Wilson v. State

494 S.E.2d 267 (1997) 229 Ga. App. 455

WILSON
v.
The STATE.

No. A97A2085.

Court of Appeals of Georgia.

November 18, 1997.

*268 Kenneth D. Teal, LaGrange, for appellant.

Peter J. Skandalakis, District Attorney, Brett E. Pinion, Aileen R. Page, Assistant District Attorneys, for appellee.

BLACKBURN, Judge.

James Boyd Wilson, Jr. appeals from the denial of his motion and plea in bar of procedural double jeopardy with regard to his indictment on a charge of theft by receiving. Wilson contends that, despite his own confession to theft by taking, the subsequent confession of his minor nephew to the crime prior to the original indictment put the district attorney on notice of the grounds for a charge of theft by receiving against Wilson which should have been pursued in the original proceedings. "The appellate standard of review of a grant [or denial] of a double jeopardy plea in bar is whether, after reviewing the trial court's oral and written rulings as a whole, the trial court's findings support its conclusion." State v. D'Auria, 222 Ga. App. 615, 616, 475 S.E.2d 678 (1996).

Wilson was indicted on one count of theft by taking in the August 1996 Term of the Troup County Superior Court. The ensuing trial resulted in a hung jury, and the court declared a mistrial on October 2, 1996. Wilson was subsequently reindicted on the original count of theft by taking, as well as an additional count of theft by receiving stolen property.

OCGA § 16-1-7(b) provides: "[i]f the several crimes arising from the same conduct are known to the proper prosecuting officer at the time of commencing the prosecution and are within the jurisdiction of a single court, they must be prosecuted in a single prosecution." This procedural aspect of double jeopardy, therefore, prevents successive prosecutions for crimes (1) arising from the same conduct, (2) known to the proper prosecuting officer, and (3) subject to jurisdiction in the same court. For procedural double jeopardy to attach, all three prongs must be satisfied.

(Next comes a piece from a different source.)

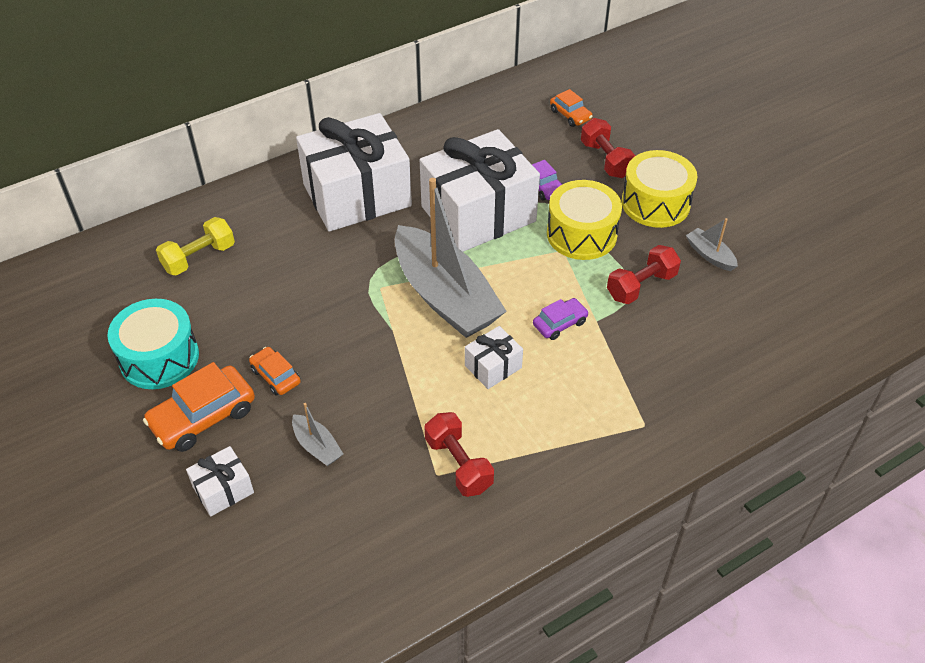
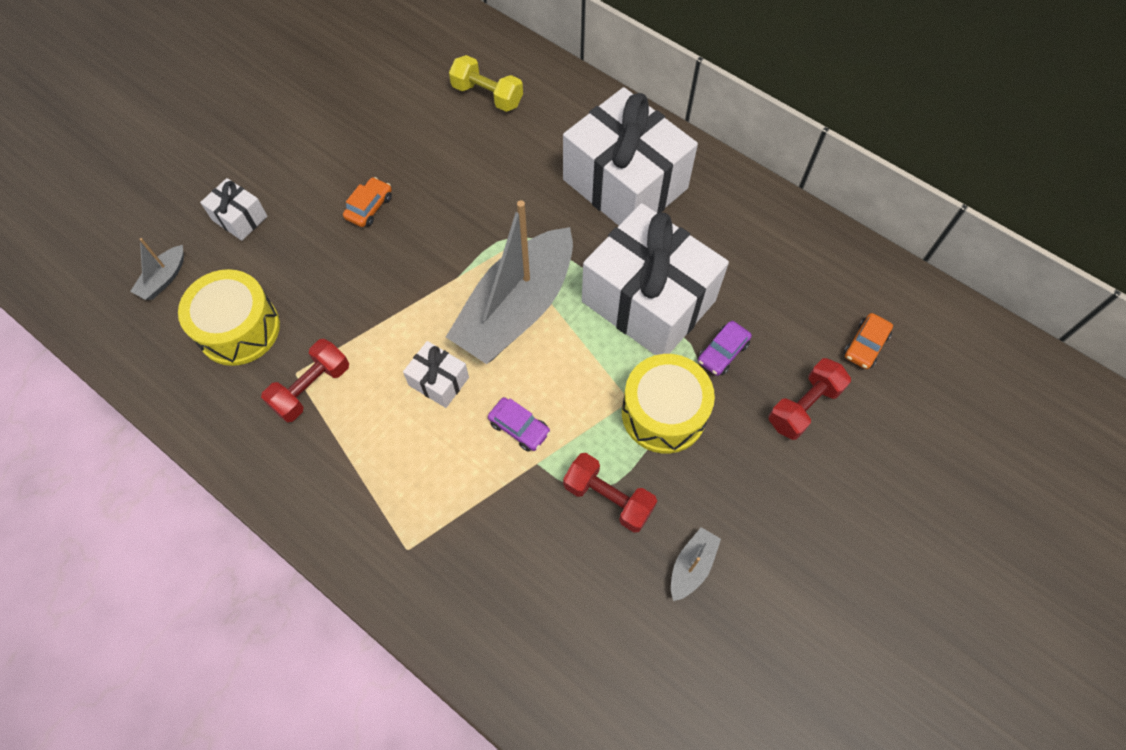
camera: 70 degrees right, 15 degrees up
turquoise drum [107,299,199,389] -> none
orange car [143,362,255,452] -> none
grey boat [292,403,343,466] -> grey boat moved to [130,238,184,300]
yellow drum [622,150,697,228] -> yellow drum moved to [178,269,280,366]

The facts show that on May 16, 1996, Wilson was arrested for the theft of a pistol from the house of an elderly neighbor. The following day, Wilson voluntarily gave a written confession in which he admitted to taking the gun. On July 8, 1996, Wilson's minor nephew, James Roy Brockway, made a written confession that he had actually taken the pistol and that Wilson "took the rap" to protect him.

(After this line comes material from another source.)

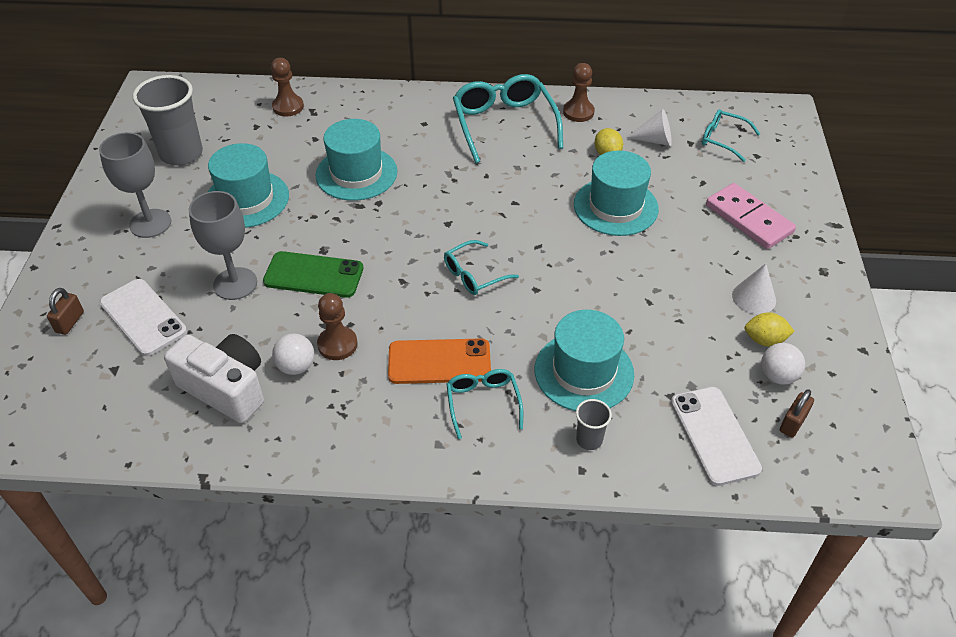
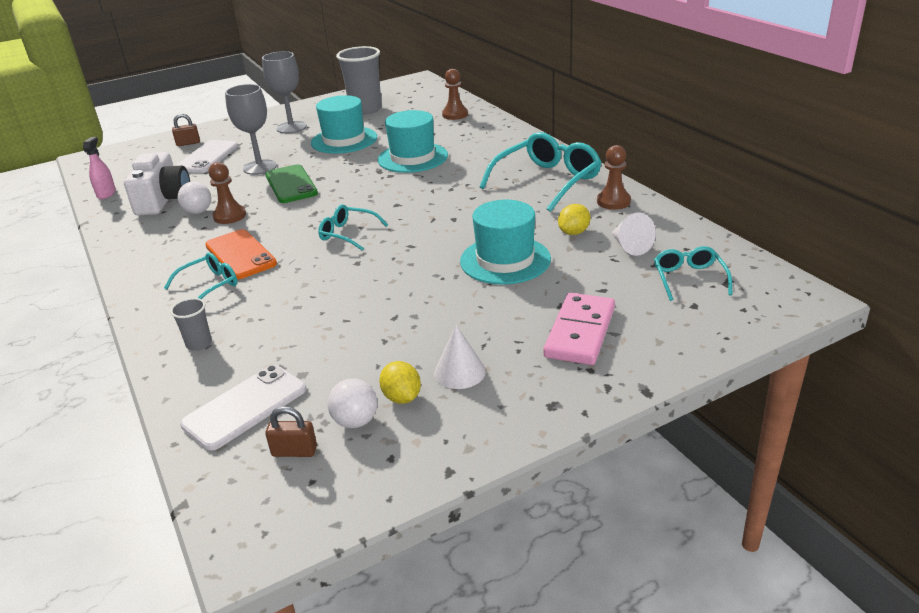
camera: 60 degrees right, 15 degrees down
turquoise hat [535,310,634,411] -> none
none -> pink spray bottle [83,137,116,199]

Wilson and Brockway testified at trial that Wilson had not been at the victim's house at all on the day that her gun had been stolen, that Brockway stole the pistol in the morning, and he gave it to Wilson later that afternoon. Under these facts, double jeopardy does not bar prosecution of the theft by receiving charge. Based on Wilson's own testimony at trial, two separate crimes, theft by taking and theft by receiving, were committed by two separate individuals at two separate times in the day. See, e.g., Welch v. State, 172 Ga.App. 476, 323 S.E.2d 622 (1984) (double jeopardy not applicable when crimes are divisible). Accordingly, procedural *269 double jeopardy would not apply to the count of theft by receiving brought against Wilson, and we need not consider the other two factors.

Wilson's reliance on Curry v. State, 248 Ga. 183, 281 S.E.2d 604 (1981), does not change this result. In Curry, the crimes in question were committed by a single individual at one point in time; therefore, the Curry facts satisfied the "same conduct" prong of procedural double jeopardy. As discussed above, the facts of the present case clearly do not.

While the trial court correctly determined that Wilson's procedural double jeopardy plea should be denied, its decision was based solely on the second prong of the procedural double jeopardy test relating to what information was known to the prosecuting attorney. It is unnecessary to address this issue, however, as Wilson's plea fails the first prong of the procedural double jeopardy test as discussed above, and a ruling that is right for any reason will be affirmed. Ely v. State, 192 Ga.App. 203, 205(4), 384 S.E.2d 268 (1989).

Judgment affirmed.

POPE, P.J., and JOHNSON, J., concur.